**Things to do**.
1. In the passage on per-entity positional values, list the four terms that are added together inside the parentheses of the attention head's output formula.
2. Answer these questions from the passage on per-entity positional values:
(a) Which two entities does the imagined single head attend to equally?
(b) What number multiplies the sum in the attention head's output?
(c) Without per-entity relative positional values, what stays unchanged when the positions of food and snake are switched?
3. Write out the passage on per-entity positional values from "I believe the" up to and including "of entity x.".

**Excerpt**.

☆ ☆ ☆ ☆

A big caveat is that, at least on this task, we seem to need per-entity relative positional values to get good performance.
I believe the reason for this is that per-entity values allow a single attention head/layer to easily access/compute per-entity positional information in a way that is impossible without per-entity values.
Imagine a single head that attends from the actor entity to two entities equally: a snake segment entity and a food entity.
The output of the attention head will be 0.5 * (value[snake] + value[food] + relposvalue[snake.pos] + relposvalue[food.pos]) where value[x] is the normal value vector of x derived from the embedding of entity x, and relposvalue[x] is the relative positional embedding value of the position of entity x.
The actor now has access to the following information:

  • there is a "food" entity
  • there is a "snake segment" entity
  • these two entities are located are at positions snake.pos and food.pos
    Without per-entity relative positional values, the result of the head does not change when the positions of food and snake are switched, which makes it impossible to tell which entitity is at which location. With per-entity positional values however, the head can immediately extract features that tell it where the food and snake entities are located.

☆ ☆ ☆ ☆

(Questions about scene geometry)
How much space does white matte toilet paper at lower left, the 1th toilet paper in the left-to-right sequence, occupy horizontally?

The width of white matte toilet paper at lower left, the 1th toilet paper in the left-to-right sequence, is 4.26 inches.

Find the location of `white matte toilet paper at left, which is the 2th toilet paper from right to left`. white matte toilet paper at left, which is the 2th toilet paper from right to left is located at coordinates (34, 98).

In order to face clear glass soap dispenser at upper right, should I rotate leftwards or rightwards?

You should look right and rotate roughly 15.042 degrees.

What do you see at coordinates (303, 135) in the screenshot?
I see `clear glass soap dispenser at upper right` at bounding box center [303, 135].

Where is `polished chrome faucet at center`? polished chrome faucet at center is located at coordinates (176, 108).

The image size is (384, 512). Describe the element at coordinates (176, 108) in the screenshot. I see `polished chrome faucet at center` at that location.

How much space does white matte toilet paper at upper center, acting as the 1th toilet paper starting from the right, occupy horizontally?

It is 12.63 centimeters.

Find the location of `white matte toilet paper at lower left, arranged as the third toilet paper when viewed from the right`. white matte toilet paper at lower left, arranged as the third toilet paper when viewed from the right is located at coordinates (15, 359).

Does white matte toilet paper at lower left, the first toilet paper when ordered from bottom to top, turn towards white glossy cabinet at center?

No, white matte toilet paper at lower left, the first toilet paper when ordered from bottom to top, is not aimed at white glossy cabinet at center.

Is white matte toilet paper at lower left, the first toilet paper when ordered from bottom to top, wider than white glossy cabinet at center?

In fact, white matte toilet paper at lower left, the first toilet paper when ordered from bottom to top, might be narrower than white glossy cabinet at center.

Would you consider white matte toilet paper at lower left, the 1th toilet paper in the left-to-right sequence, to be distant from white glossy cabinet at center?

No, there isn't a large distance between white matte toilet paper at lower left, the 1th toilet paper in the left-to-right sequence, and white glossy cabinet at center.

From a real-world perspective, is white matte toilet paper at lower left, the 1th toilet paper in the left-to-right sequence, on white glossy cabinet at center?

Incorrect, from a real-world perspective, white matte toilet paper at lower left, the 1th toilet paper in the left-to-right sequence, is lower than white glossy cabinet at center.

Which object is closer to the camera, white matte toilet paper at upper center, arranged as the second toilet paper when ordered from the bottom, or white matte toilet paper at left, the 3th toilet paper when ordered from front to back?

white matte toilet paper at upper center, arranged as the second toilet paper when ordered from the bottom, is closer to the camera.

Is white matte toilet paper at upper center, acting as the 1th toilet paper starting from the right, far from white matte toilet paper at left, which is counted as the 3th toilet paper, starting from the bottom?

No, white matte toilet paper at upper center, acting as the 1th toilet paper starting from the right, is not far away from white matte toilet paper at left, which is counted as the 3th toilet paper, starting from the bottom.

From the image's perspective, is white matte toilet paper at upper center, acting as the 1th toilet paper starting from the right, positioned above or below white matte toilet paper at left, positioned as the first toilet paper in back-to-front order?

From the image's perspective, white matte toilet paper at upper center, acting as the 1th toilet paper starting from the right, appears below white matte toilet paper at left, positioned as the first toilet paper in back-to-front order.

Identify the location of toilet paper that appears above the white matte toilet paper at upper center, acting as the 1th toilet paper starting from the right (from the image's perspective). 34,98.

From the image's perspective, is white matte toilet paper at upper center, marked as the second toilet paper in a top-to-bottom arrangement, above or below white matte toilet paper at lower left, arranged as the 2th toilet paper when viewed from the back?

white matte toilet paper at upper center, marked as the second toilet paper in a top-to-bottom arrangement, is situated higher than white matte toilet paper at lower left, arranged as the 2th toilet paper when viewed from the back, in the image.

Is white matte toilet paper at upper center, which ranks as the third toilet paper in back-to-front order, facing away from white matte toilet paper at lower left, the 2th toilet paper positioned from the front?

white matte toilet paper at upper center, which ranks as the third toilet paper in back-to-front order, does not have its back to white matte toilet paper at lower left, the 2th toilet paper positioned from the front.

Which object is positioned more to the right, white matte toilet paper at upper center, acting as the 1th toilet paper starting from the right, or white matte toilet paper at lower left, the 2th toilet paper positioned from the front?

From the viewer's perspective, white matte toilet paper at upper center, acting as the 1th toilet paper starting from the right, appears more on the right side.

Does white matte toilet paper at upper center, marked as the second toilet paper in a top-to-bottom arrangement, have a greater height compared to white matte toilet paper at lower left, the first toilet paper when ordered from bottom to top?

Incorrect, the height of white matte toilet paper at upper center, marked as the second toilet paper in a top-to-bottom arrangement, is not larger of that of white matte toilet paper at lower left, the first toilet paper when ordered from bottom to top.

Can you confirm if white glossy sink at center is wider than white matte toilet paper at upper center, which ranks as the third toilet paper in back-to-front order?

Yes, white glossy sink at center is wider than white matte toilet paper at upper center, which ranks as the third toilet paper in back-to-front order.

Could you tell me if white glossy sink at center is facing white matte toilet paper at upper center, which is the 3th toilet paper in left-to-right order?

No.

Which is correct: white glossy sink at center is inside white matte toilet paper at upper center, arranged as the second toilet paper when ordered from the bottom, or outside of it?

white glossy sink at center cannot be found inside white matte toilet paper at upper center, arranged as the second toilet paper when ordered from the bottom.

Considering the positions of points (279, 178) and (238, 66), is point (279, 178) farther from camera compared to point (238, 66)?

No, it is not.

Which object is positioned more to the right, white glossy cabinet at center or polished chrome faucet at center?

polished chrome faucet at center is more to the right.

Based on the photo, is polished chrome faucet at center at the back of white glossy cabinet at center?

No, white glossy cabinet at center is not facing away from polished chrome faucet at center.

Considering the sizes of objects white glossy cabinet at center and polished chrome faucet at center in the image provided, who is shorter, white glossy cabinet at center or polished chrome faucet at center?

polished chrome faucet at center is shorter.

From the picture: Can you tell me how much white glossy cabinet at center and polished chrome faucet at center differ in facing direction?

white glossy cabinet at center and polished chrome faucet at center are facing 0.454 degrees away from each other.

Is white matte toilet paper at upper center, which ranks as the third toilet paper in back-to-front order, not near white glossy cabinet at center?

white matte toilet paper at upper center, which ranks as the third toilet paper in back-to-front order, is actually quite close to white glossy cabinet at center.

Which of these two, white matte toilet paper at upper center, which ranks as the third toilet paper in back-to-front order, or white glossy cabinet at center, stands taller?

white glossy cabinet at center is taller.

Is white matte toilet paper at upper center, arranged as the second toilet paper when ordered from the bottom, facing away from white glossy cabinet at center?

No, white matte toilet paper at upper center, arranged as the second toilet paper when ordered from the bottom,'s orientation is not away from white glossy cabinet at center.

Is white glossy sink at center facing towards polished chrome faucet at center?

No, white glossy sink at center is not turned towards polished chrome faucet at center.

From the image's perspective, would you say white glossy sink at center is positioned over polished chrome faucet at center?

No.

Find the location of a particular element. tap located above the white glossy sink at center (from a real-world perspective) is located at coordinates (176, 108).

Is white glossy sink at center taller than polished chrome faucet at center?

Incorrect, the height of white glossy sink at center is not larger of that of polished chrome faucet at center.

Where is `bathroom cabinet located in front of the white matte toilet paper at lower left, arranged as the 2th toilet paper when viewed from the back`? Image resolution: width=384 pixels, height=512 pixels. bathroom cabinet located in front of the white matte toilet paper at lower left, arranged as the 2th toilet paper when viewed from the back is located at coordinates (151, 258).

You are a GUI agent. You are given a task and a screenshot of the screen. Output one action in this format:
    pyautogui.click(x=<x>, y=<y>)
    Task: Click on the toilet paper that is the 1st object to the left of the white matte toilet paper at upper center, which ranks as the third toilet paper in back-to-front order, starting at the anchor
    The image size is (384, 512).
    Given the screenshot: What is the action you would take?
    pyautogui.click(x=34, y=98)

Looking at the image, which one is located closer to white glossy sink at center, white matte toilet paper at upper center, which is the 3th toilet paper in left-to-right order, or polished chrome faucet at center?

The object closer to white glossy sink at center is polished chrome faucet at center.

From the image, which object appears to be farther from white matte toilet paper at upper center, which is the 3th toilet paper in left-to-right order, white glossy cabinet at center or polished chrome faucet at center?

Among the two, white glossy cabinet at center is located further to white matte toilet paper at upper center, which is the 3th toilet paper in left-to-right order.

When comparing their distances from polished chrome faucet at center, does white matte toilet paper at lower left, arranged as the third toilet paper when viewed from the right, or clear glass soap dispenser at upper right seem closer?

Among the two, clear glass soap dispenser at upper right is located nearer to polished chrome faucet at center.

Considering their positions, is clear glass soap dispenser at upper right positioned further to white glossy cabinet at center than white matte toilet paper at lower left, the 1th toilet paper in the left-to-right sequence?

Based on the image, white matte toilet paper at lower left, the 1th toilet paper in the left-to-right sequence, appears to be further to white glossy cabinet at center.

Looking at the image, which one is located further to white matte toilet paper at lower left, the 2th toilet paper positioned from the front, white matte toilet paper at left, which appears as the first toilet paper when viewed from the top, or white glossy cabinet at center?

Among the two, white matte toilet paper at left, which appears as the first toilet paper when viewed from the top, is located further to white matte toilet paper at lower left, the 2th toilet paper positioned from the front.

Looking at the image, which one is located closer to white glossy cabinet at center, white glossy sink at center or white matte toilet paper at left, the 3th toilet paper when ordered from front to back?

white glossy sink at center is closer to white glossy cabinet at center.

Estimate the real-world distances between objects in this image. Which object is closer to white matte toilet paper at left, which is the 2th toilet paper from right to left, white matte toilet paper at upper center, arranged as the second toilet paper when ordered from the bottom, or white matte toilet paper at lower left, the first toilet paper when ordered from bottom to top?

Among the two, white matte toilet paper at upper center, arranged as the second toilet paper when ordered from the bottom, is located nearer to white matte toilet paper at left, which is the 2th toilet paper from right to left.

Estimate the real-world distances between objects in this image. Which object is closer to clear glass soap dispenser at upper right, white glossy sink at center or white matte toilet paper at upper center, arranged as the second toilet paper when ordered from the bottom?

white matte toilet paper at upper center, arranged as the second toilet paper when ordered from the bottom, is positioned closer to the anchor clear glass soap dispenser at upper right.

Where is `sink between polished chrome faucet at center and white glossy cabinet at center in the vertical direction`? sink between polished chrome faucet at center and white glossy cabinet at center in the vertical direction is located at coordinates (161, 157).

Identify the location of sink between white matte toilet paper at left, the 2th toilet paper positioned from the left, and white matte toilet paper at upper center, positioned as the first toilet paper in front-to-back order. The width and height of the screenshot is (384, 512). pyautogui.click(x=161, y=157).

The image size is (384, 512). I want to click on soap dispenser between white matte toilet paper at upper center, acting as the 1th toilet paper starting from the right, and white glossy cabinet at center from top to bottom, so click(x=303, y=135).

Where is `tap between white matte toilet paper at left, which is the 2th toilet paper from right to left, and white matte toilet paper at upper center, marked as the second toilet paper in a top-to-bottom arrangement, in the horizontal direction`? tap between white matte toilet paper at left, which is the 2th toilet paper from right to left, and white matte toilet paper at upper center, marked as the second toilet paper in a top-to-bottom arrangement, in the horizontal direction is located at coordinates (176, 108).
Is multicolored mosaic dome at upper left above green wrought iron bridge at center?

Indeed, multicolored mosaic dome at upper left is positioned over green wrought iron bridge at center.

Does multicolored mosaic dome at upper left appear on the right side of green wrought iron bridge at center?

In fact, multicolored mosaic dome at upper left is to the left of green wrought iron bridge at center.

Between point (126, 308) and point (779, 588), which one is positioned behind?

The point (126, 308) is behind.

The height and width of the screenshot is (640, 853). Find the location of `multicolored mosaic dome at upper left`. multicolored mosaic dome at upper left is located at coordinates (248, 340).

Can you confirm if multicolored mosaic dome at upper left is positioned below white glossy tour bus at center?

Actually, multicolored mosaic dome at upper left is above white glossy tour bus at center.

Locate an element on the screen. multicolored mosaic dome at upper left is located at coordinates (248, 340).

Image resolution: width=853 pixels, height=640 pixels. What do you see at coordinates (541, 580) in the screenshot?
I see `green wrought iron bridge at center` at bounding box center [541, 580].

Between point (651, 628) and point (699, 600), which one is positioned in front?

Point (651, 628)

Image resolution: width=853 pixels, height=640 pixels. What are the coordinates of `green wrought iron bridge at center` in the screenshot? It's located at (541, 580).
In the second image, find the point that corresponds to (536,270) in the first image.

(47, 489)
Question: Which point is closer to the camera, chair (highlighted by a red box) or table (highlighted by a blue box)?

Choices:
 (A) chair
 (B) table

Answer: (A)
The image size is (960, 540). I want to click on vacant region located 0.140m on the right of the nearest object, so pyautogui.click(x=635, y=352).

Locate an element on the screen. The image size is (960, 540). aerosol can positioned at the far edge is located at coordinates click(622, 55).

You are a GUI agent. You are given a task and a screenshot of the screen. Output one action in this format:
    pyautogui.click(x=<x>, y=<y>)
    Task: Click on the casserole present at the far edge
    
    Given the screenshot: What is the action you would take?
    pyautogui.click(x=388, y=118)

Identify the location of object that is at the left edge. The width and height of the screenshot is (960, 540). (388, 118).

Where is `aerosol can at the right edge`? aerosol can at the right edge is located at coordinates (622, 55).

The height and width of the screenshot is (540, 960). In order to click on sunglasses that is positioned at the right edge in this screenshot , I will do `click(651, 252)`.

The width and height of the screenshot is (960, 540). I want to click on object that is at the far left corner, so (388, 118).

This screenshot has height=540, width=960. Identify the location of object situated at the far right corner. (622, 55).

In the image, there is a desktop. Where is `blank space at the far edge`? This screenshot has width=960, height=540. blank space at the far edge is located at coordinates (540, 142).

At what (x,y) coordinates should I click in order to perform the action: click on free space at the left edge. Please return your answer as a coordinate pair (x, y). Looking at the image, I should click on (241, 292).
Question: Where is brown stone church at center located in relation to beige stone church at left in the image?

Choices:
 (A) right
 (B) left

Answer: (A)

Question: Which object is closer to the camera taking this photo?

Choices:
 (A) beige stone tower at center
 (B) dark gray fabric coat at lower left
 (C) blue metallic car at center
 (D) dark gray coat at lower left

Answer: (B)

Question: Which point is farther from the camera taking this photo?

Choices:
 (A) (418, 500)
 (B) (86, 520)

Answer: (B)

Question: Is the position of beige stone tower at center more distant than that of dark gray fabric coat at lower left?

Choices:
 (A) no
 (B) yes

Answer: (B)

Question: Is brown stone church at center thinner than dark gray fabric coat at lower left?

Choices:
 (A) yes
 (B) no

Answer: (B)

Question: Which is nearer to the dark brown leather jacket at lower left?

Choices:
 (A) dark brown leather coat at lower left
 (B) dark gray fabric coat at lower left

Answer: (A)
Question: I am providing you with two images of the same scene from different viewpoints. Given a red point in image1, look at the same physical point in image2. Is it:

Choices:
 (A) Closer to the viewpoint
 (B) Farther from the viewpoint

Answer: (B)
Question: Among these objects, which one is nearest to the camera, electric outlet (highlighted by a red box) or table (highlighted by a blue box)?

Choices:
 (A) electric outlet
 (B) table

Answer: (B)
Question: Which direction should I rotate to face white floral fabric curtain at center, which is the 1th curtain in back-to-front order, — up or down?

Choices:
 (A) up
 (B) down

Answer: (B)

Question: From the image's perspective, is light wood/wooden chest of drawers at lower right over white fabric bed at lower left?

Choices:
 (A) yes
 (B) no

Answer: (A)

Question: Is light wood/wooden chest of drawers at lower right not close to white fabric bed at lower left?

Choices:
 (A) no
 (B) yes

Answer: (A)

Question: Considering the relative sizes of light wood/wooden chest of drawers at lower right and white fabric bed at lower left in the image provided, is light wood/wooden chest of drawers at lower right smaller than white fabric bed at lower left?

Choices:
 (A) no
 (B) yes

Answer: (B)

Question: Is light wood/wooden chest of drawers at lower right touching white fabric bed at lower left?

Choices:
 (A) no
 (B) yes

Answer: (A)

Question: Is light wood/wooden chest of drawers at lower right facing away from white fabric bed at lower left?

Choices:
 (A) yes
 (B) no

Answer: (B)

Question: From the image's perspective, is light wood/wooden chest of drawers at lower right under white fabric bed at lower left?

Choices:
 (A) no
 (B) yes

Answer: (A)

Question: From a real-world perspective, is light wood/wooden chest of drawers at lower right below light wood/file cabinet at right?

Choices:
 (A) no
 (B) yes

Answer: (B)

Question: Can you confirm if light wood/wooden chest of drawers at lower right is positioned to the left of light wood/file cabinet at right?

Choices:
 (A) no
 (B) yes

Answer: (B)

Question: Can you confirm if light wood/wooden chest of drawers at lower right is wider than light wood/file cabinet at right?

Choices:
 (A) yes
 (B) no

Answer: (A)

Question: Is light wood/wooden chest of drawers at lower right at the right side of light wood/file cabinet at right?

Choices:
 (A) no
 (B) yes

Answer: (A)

☆ ☆ ☆ ☆

**The responses**.
1.
value[snake]
value[food]
relposvalue[snake.pos]
relposvalue[food.pos]

2.
(a) A snake segment entity and a food entity.
(b) 0.5.
(c) The result of the head.

3.
I believe the reason for this is that per-entity values allow a single attention head/layer to easily access/compute per-entity positional information in a way that is impossible without per-entity values.
Imagine a single head that attends from the actor entity to two entities equally: a snake segment entity and a food entity.
The output of the attention head will be 0.5 * (value[snake] + value[food] + relposvalue[snake.pos] + relposvalue[food.pos]) where value[x] is the normal value vector of x derived from the embedding of entity x, and relposvalue[x] is the relative positional embedding value of the position of entity x.